Freeth jumped in his car and sped 1˝ kilometers to the Campbell house.
"These guys had already arrived, and they started shooting at me as soon as I drove through the gate," he said.
The bullets missed, but one of the war veterans hurled a rock through the driver's side window, smashing Freeth's right eye shut.
"They dragged me out of the vehicle and began beating me over the head with rifle butts," Freeth said.
The men tied up Freeth, he said, and took him to where his in-laws were lying bound on the gravel outside their home.
Angela Campbell was still conscious. The men had caught her on her way to feed a calf. They had beaten her and broken her upper arm in two places, Freeth said. Mike Campbell was in bad shape, "just groaning on the ground; in fact, he remembers nothing."
The heavily armed men threw the three in the back of Mike Campbell's Toyota Prado truck, and "the next nine hours were quite a nightmare," Freeth said.
Freeth and the Campbells were driven about 50 kilometers (31 miles) to Pickstone Mine. Their captors stopped at a dairy farm on the way and killed a white farmer's dogs, Freeth said. Night had fallen by the time they arrived at the mine to find about 60 men in Zanu-PF regalia waiting for them.
"They were pointing guns at us the whole time, telling us they were going to kill us," Freeth said.
Freeth and the Campbells were doused with cold water and left "shivering in the dust on the ground," Freeth said. They received more beatings, and Freeth said one of their captors thrashed the bottom of his feet with a shambock, a whip made of hippopotamus hide.
It was during this time that their captors made Angela sign a document promising to drop the case scheduled this week before the tribunal.
Mike Campbell moved in and out of consciousness, as Ben and Angela prayed -- not for their lives, but for their captors. Freeth said he had never understood Luke 6:28 -- "Bless those who curse you" -- until that moment, and a "supernatural" peace came over him.
Freeth told God, "If I'm going to be with you today, then I'm ready."

Your tasks:
(A) According to the abduction account, about how far were Freeth and the Campbells driven to Pickstone Mine?
(B) Say whether each statement agrees with the abduction account: (i) Angela Campbell was caught on her way to feed a calf. (ii) Mike Campbell remembers the attack clearly. (iii) About 60 men were waiting at the mine when the captives arrived.
(C) Reproduce the part of the abduction account that opens with the words "The men tied" and closes with "waiting for them.".

Source material:
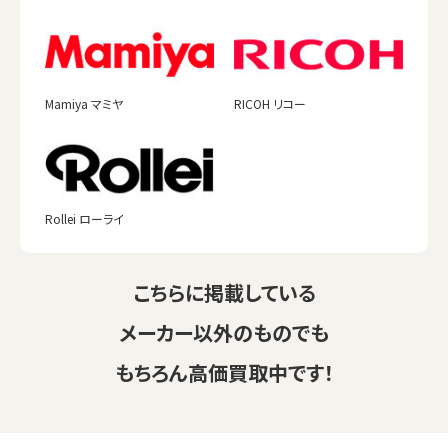
Mamiya マミヤ
RICOH リコー
Rollei ローライ
こちらに掲載している
メーカー以外のものでも
もちろん高価買取中です！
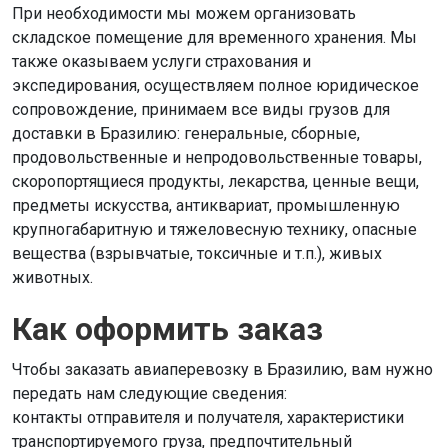
При необходимости мы можем организовать
складское помещение для временного хранения. Мы
также оказываем услуги страхования и
экспедирования, осуществляем полное юридическое
сопровождение, принимаем все виды грузов для
доставки в Бразилию: генеральные, сборные,
продовольственные и непродовольственные товары,
скоропортящиеся продукты, лекарства, ценные вещи,
предметы искусства, антиквариат, промышленную
крупногабаритную и тяжеловесную технику, опасные
вещества (взрывчатые, токсичные и т.п.), живых
животных.
Как оформить заказ
Чтобы заказать авиаперевозку в Бразилию, вам нужно
передать нам следующие сведения:
контакты отправителя и получателя, характеристики
транспортируемого груза, предпочтительный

Answers provided:
(A) About 50 kilometers (31 miles).

(B)
(i) Yes: "The men had caught her on her way to feed a calf."
(ii) No: "in fact, he remembers nothing."
(iii) Yes: "to find about 60 men in Zanu-PF regalia waiting for them"

(C)
The men tied up Freeth, he said, and took him to where his in-laws were lying bound on the gravel outside their home.
Angela Campbell was still conscious. The men had caught her on her way to feed a calf. They had beaten her and broken her upper arm in two places, Freeth said. Mike Campbell was in bad shape, "just groaning on the ground; in fact, he remembers nothing."
The heavily armed men threw the three in the back of Mike Campbell's Toyota Prado truck, and "the next nine hours were quite a nightmare," Freeth said.
Freeth and the Campbells were driven about 50 kilometers (31 miles) to Pickstone Mine. Their captors stopped at a dairy farm on the way and killed a white farmer's dogs, Freeth said. Night had fallen by the time they arrived at the mine to find about 60 men in Zanu-PF regalia waiting for them.